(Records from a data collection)

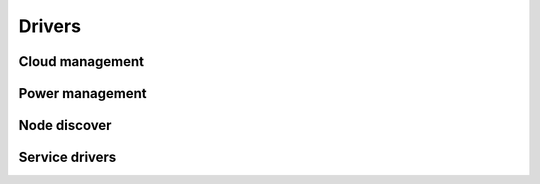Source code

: =======
Drivers
=======

Cloud management
----------------

.. cloud_driver_doc:: devstack

.. devstack_systemd:: devstack_systemd

.. cloud_driver_doc:: fuel

.. cloud_driver_doc:: tcpcloud


Power management
----------------

.. driver_doc:: libvirt

.. driver_doc:: ipmi


Node discover
-------------

.. driver_doc:: node_list


Service drivers
---------------

.. driver_doc:: process

.. driver_doc:: linux_service

.. driver_doc:: screen

.. driver_doc:: salt_service

.. driver_doc:: pcs_service

.. driver_doc:: pcs_or_linux_service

What is being asked:
Leave the images out and transcribe the remaining data above word for word.

Answer to the problem:
Source code

: =======
Drivers
=======

Cloud management
----------------

.. cloud_driver_doc:: devstack

.. devstack_systemd:: devstack_systemd

.. cloud_driver_doc:: fuel

.. cloud_driver_doc:: tcpcloud


Power management
----------------

.. driver_doc:: libvirt

.. driver_doc:: ipmi


Node discover
-------------

.. driver_doc:: node_list


Service drivers
---------------

.. driver_doc:: process

.. driver_doc:: linux_service

.. driver_doc:: screen

.. driver_doc:: salt_service

.. driver_doc:: pcs_service

.. driver_doc:: pcs_or_linux_service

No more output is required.